*Problem*:
In the data below, format the lines between the line containing "Comenzando con tu MCG Dexcom" and the line containing "indicaciones que aparecen en la pantalla. Si", inclusive, as a JSON list of strings with one string per line and blank lines omitted.

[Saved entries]

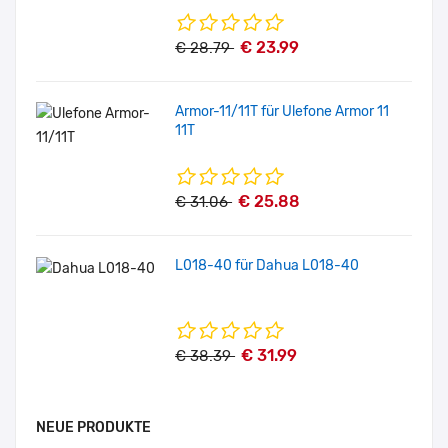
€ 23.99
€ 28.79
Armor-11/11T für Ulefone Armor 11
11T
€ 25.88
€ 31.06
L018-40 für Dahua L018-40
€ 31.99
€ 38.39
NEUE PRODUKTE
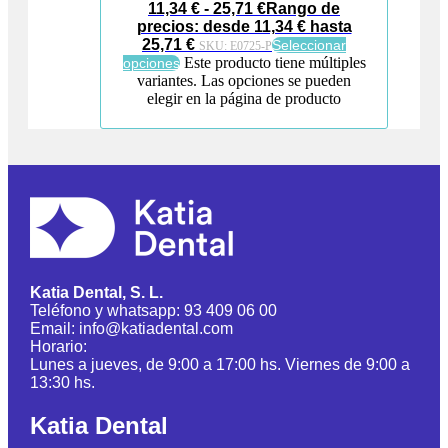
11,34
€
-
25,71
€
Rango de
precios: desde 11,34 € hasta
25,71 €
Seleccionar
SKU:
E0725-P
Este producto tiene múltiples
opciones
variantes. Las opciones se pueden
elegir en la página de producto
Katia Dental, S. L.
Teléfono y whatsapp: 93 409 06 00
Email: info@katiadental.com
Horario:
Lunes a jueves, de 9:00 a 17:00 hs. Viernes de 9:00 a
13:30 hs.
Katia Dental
...
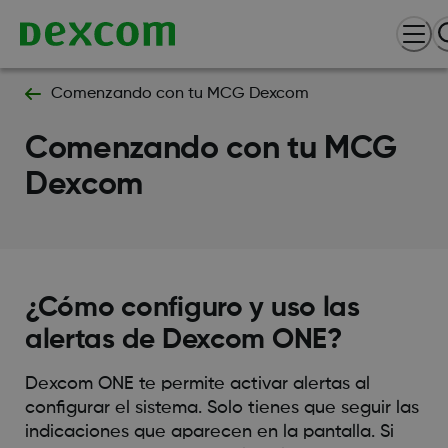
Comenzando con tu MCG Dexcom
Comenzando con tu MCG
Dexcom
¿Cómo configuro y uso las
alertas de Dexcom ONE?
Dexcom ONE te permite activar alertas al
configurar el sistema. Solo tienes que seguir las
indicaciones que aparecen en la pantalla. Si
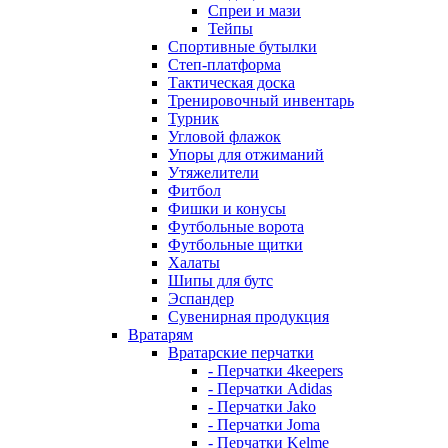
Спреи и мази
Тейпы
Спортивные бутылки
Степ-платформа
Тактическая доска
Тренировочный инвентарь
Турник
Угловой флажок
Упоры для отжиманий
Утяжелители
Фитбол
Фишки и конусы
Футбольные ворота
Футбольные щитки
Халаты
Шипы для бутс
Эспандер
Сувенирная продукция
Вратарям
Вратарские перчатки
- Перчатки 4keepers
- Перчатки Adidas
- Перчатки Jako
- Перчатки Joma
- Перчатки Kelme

*Answer for the task*:
[
  "Comenzando con tu MCG Dexcom",
  "Comenzando con tu MCG",
  "Dexcom",
  "¿Cómo configuro y uso las",
  "alertas de Dexcom ONE?",
  "Dexcom ONE te permite activar alertas al",
  "configurar el sistema. Solo tienes que seguir las",
  "indicaciones que aparecen en la pantalla. Si"
]